* begin *

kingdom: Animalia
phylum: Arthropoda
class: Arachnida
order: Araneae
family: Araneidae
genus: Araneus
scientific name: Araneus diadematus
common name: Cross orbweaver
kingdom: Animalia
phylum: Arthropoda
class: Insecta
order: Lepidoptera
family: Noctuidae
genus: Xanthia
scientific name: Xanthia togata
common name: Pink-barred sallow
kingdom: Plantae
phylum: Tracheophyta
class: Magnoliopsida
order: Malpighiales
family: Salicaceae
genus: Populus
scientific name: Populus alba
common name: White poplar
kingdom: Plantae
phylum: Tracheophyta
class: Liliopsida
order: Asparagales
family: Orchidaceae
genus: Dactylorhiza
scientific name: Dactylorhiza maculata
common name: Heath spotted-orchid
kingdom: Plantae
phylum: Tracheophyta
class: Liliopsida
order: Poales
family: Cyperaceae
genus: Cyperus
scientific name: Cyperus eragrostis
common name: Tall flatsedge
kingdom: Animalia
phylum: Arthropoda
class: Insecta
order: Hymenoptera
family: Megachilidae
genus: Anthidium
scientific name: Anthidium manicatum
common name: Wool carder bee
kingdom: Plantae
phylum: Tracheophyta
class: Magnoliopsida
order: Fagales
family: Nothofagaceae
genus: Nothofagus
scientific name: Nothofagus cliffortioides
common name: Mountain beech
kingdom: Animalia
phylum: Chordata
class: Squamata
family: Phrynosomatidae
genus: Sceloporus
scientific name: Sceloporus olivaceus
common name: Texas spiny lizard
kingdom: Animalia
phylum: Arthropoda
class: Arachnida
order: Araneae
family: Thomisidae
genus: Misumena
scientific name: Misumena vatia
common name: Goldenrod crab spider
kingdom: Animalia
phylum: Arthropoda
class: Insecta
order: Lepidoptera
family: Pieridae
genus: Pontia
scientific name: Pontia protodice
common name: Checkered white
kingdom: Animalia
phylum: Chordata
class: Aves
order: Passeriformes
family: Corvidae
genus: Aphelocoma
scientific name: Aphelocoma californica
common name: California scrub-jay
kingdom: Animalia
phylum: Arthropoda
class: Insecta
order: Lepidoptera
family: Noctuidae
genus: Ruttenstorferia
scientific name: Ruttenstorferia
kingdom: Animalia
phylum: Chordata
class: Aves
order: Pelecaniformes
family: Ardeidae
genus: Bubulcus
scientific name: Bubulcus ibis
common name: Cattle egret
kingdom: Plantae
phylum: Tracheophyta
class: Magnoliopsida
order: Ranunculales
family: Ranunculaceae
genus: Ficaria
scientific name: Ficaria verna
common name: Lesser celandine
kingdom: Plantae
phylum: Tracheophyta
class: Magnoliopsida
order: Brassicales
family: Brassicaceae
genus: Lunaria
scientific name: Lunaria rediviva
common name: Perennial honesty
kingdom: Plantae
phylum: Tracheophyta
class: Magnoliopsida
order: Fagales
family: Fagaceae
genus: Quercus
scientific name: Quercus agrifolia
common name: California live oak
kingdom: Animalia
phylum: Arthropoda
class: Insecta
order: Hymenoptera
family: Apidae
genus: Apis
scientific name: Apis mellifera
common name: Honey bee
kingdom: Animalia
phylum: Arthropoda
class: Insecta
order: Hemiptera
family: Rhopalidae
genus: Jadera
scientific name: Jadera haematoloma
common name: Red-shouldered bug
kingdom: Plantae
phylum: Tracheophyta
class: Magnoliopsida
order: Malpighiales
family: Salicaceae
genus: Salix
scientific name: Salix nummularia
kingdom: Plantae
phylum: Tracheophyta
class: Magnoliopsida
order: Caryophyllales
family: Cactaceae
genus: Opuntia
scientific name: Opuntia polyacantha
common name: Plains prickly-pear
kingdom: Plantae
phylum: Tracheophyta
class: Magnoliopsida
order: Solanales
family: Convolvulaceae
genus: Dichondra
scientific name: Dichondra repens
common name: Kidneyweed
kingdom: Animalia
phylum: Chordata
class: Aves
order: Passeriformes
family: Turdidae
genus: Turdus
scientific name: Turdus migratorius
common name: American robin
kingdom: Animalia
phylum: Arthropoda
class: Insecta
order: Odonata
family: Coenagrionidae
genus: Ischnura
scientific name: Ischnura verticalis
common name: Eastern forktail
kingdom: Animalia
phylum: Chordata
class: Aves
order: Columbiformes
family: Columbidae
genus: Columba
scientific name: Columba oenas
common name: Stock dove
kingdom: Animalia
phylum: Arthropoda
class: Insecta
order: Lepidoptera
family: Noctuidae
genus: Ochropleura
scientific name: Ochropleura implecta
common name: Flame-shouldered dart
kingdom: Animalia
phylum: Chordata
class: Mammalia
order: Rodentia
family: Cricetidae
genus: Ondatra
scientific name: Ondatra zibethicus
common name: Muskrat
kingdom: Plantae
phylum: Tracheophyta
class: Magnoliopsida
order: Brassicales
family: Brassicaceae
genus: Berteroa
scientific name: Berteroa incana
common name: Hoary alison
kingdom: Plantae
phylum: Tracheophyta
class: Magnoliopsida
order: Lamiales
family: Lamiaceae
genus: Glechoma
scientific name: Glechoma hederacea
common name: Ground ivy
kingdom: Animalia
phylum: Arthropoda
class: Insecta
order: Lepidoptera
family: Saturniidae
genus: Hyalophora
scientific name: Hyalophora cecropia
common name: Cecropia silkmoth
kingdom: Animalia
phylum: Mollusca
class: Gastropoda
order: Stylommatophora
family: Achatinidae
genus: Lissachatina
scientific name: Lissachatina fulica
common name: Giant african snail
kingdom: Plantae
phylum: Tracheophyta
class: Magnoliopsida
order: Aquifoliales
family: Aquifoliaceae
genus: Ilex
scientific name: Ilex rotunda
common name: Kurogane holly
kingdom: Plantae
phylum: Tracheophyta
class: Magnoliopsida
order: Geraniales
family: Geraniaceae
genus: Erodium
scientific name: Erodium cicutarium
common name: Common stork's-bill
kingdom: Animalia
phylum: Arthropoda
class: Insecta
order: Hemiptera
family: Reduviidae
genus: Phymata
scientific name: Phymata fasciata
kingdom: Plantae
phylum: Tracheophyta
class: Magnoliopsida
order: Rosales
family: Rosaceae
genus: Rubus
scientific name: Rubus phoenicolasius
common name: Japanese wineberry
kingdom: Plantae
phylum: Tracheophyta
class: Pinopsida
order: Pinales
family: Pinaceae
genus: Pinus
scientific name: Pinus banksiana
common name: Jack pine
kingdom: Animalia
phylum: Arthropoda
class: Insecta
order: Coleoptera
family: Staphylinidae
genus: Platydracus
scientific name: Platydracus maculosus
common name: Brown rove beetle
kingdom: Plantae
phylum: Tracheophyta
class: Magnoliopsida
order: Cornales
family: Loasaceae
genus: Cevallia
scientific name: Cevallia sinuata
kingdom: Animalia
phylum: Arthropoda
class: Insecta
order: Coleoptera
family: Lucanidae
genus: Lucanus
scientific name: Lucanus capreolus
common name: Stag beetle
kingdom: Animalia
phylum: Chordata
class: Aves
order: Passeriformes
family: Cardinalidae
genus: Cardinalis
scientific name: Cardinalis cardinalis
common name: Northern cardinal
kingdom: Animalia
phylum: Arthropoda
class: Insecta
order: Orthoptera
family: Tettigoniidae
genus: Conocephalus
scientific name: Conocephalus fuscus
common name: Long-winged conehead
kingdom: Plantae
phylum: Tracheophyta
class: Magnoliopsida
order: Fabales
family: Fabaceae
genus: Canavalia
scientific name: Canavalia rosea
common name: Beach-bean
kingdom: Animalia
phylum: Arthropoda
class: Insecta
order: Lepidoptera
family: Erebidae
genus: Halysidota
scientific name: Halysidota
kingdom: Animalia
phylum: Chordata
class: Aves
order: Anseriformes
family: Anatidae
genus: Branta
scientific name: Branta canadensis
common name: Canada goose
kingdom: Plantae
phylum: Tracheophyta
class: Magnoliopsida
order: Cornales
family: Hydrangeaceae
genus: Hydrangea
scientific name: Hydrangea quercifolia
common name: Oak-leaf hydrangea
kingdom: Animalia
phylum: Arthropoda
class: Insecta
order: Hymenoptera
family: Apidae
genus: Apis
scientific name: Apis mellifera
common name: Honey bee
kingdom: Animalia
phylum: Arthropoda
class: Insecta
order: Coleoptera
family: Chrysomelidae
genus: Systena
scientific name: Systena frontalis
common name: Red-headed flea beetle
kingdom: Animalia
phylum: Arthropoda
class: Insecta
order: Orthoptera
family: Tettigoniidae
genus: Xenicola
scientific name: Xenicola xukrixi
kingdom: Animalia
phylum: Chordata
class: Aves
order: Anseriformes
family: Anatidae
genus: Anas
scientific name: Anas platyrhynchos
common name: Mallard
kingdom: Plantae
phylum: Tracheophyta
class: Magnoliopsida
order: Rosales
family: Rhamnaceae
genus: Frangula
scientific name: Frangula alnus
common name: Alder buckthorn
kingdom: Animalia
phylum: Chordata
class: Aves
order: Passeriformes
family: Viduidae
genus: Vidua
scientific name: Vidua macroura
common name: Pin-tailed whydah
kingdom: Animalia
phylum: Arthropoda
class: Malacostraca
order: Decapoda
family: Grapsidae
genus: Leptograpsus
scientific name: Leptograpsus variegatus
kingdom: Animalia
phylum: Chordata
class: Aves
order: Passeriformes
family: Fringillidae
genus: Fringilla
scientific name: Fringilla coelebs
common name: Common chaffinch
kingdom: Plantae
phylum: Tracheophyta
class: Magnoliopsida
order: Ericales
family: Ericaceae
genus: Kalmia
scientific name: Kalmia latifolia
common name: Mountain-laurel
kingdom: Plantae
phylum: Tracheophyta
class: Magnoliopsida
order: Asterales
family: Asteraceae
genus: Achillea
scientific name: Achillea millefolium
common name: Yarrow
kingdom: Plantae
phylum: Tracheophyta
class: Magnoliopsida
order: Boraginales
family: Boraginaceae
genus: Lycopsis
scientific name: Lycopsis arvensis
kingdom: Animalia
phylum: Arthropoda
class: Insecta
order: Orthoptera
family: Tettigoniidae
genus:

* end *

Work to complete: Begin at the line that has "family: Asteraceae" and stop after the last line of the listing. Give those lines again with every "phylum" renamed to "division" and nothing else changed.

Answer to this problem:
family: Asteraceae
genus: Achillea
scientific name: Achillea millefolium
common name: Yarrow
kingdom: Plantae
division: Tracheophyta
class: Magnoliopsida
order: Boraginales
family: Boraginaceae
genus: Lycopsis
scientific name: Lycopsis arvensis
kingdom: Animalia
division: Arthropoda
class: Insecta
order: Orthoptera
family: Tettigoniidae
genus:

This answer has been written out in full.